Siedzę na krześle i myślę. Patrzę jak Ibiki kręci się wokół rozłożonej mapy, która nie przypomina dzisiejszego układu świata. Marszczę brwi, wsłuchując się w jego monotonny głos:
-Pierwsza Wielka Wojna Shinobi rozpoczęła się na krótko po ustanowieniu systemu jednej Wioski shinobi na Kraj w  657 n.e. Była pierwszą wielką wojną, która obejmowała większość Krajów i Wiosek Shinobi. Istnieje kilka wiarygodnych zachowanych zapisów tej wojny. Doświadczenia z tej wojny doprowadziły do narodzin taktyk, które nadal stanowią podstawę działań wojennych. Wojna zakończyła się rozejmem, ale dopiero po poważnych stratach Pięciu Wielkich Wiosek.
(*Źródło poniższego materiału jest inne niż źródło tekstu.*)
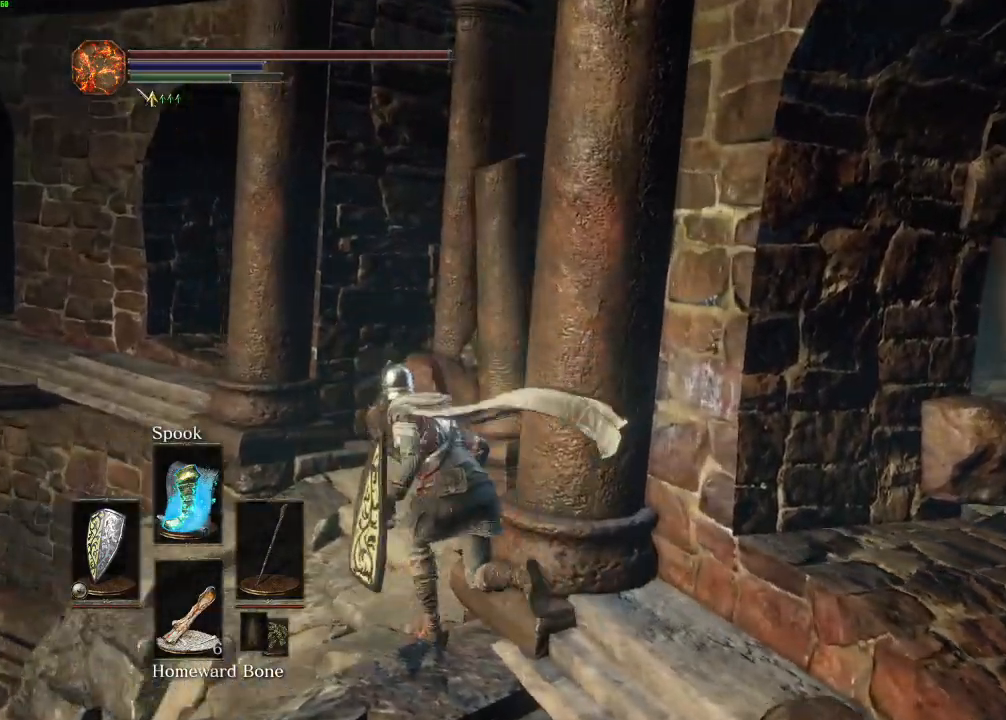
{"keys": ["space", "w"], "mouse": [], "events": [[117, "a", "up"]]}
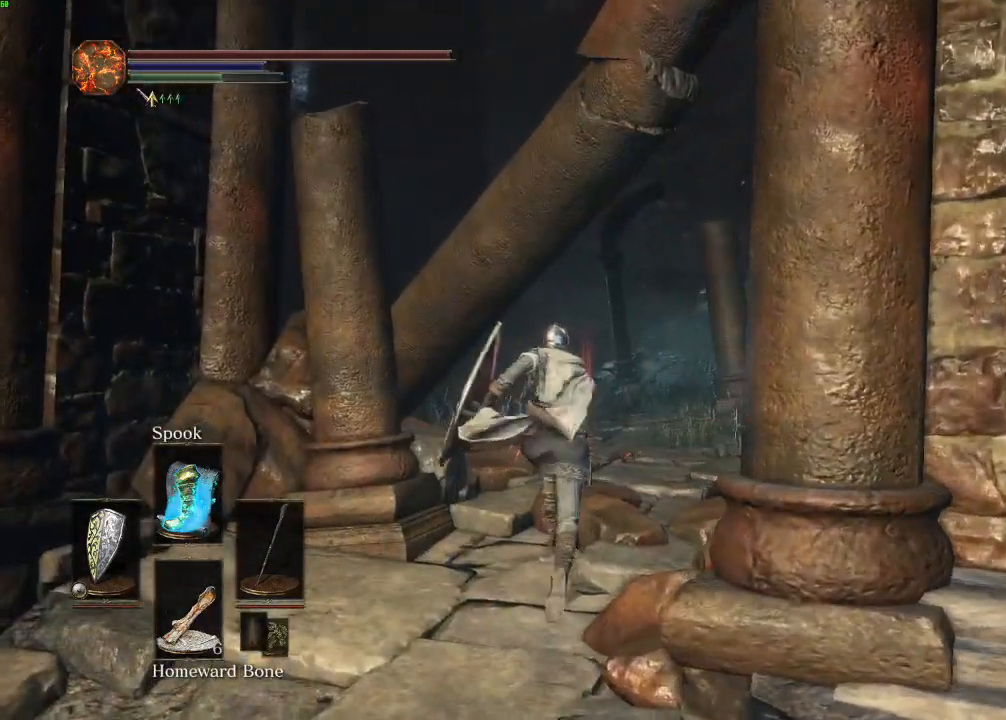
{"keys": ["space", "w"], "mouse": [], "events": []}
Podnoszę wzrok nad książki. ‘Nie zgadzam mi się ‘ – myślę. Podnoszę rękę. Morino milknie i patrzy na mnie badawczym wzrokiem.
-Tak? – pyta zirytowany.
-Nie rozumiem. – mówię powoli i ostrożnie. Mężczyzna patrzy na mnie przenikliwie i z rezerwą.
-Czego nie rozumiesz? – pyta z irytacją.
-Tego…  - szepcze. Morino unosi jedną brew. Jest zdziwiony po czym szybko jego twarz pozostała bez wyrazu.
-To się skup i słuchaj co mówię. – odparł i kontynuował swój monolog. Patrzyłam bezradnie jak kreśli linie na czarnej tablicy. Mówi, recytuje i poucza. Siedzę i patrzę starając się zrozumieć, co Ibiki chciał mi powiedzieć. Za nim skupiam się na lekcji dzwoni dzwonek. Przerwa mija szybko. Sterczę pod klasą i patrzę na własne buty. Już po chwili znów siedzę w ostatniej ławce i patrzę przez okno. Morino dręczy nas pytania lecz mnie omija, celowo. Wiem to bo unika mego wzroku. Przygryzam wargę. Odwracam wzrok skupiając się na podręczniki. Marszczę brwi. Na ławce zauważam mały, czarny poruszający się kształt.  Po chwili orientuje się, że to robak. Drgam niespokojna. Rozglądam się. Unoszę rękę i chcę pozbyć się nie proszonego gościa. Głuchy trzask a owad odlatuje. Kręcę głową i powracam do kartkowania książki. Lekcja historii mija w ciszy a zarazem zgiełku. Dzwoni dzwonek ratując mnie przed nudą. Zabieram książki i chowam do torby. Wychodzę. Nagle ktoś chwyta mnie za rękę. Odwracam się spłoszona i zdezorientowana. Chłopak jest wysoki i smukły. Jego czarne włosy są rozwichrzone. Trudno dostrzec jego oczy, gdyż zasłaniają jej czarne, owalne okulary. Patrzę zdziwiona nie mogąc wykrztusić słowa.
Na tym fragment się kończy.